FR: Ignore failed run measurements when computing statistics or put failures into a separate bucket

Opened this issue 2 months ago · 0 comments

Currently, hyperfine seems to either abort when a command fails even once, or it treats failures the same as successes.

I'd like an option for either:

ignoring the failed runs (report their number, but otherwise compute statistics as though they never happened). Some possible names for such an option: --omit-failed-runs, --forget-failed-runs, or --skip-failed-runs. This is slightly confusing in the presence of existing --ignore-failed-runs, which I think should be renamed, see #828.
putting the failures in a different "bucket", reporting the statistics for the successful runs and failed runs separately.

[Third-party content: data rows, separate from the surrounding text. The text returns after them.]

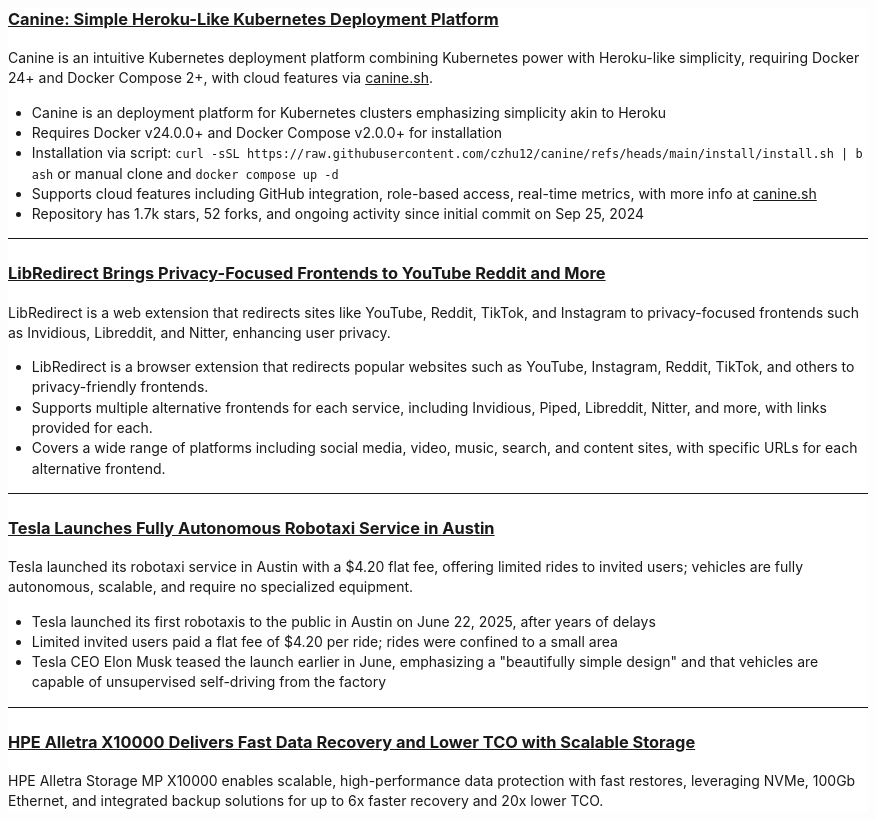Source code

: ### [Canine: Simple Heroku-Like Kubernetes Deployment Platform](https://github.com/czhu12/canine)
Canine is an intuitive Kubernetes deployment platform combining Kubernetes power with Heroku-like simplicity, requiring Docker 24+ and Docker Compose 2+, with cloud features via [canine.sh](https://canine.sh).

* Canine is an deployment platform for Kubernetes clusters emphasizing simplicity akin to Heroku
* Requires Docker v24.0.0+ and Docker Compose v2.0.0+ for installation
* Installation via script: `curl -sSL https://raw.githubusercontent.com/czhu12/canine/refs/heads/main/install/install.sh | bash` or manual clone and `docker compose up -d`
* Supports cloud features including GitHub integration, role-based access, real-time metrics, with more info at [canine.sh](https://canine.sh)
* Repository has 1.7k stars, 52 forks, and ongoing activity since initial commit on Sep 25, 2024


---

### [LibRedirect Brings Privacy-Focused Frontends to YouTube Reddit and More](https://libredirect.github.io/)
LibRedirect is a web extension that redirects sites like YouTube, Reddit, TikTok, and Instagram to privacy-focused frontends such as Invidious, Libreddit, and Nitter, enhancing user privacy.

* LibRedirect is a browser extension that redirects popular websites such as YouTube, Instagram, Reddit, TikTok, and others to privacy-friendly frontends.
* Supports multiple alternative frontends for each service, including Invidious, Piped, Libreddit, Nitter, and more, with links provided for each.
* Covers a wide range of platforms including social media, video, music, search, and content sites, with specific URLs for each alternative frontend.


---

### [Tesla Launches Fully Autonomous Robotaxi Service in Austin](https://www.businessinsider.com/tesla-officially-launches-robotaxi-pilot-austin-flat-fee-elon-musk-2025-6)
Tesla launched its robotaxi service in Austin with a $4.20 flat fee, offering limited rides to invited users; vehicles are fully autonomous, scalable, and require no specialized equipment.

* Tesla launched its first robotaxis to the public in Austin on June 22, 2025, after years of delays
* Limited invited users paid a flat fee of $4.20 per ride; rides were confined to a small area
* Tesla CEO Elon Musk teased the launch earlier in June, emphasizing a "beautifully simple design" and that vehicles are capable of unsupervised self-driving from the factory


---

### [HPE Alletra X10000 Delivers Fast Data Recovery and Lower TCO with Scalable Storage](https://www.theregister.com/2025/06/20/dont_let_downtime_lead_downfall/)
HPE Alletra Storage MP X10000 enables scalable, high-performance data protection with fast restores, leveraging NVMe, 100Gb Ethernet, and integrated backup solutions for up to 6x faster recovery and 20x lower TCO.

Out of scope (as far as I'm concerned), but maybe worth discussing.

There is also a potential feature of bucketing results based on other data, say the exact exit code, or whether it takes more than X seconds, but that's less important to me now.

Another possibility that I'd consider out of scope is automatically finding the buckets, e.g. trying to fit a sum of Gaussian distributions instead of one Gaussian distribution onto the measurements.

My use-case

I am trying to benchmark a test run that includes a test that is flaky and sometimes deadlocks (around 10% of the time). Successful runs take about 3 minutes, unsuccessful ones take forever. So, I do:

hyperfine --warmup 1 --min-runs 10 -- "timeout 5m cargo nextest run"

However, when the test does deadlock in any of the 10 runs, the whole benchmark is wasted.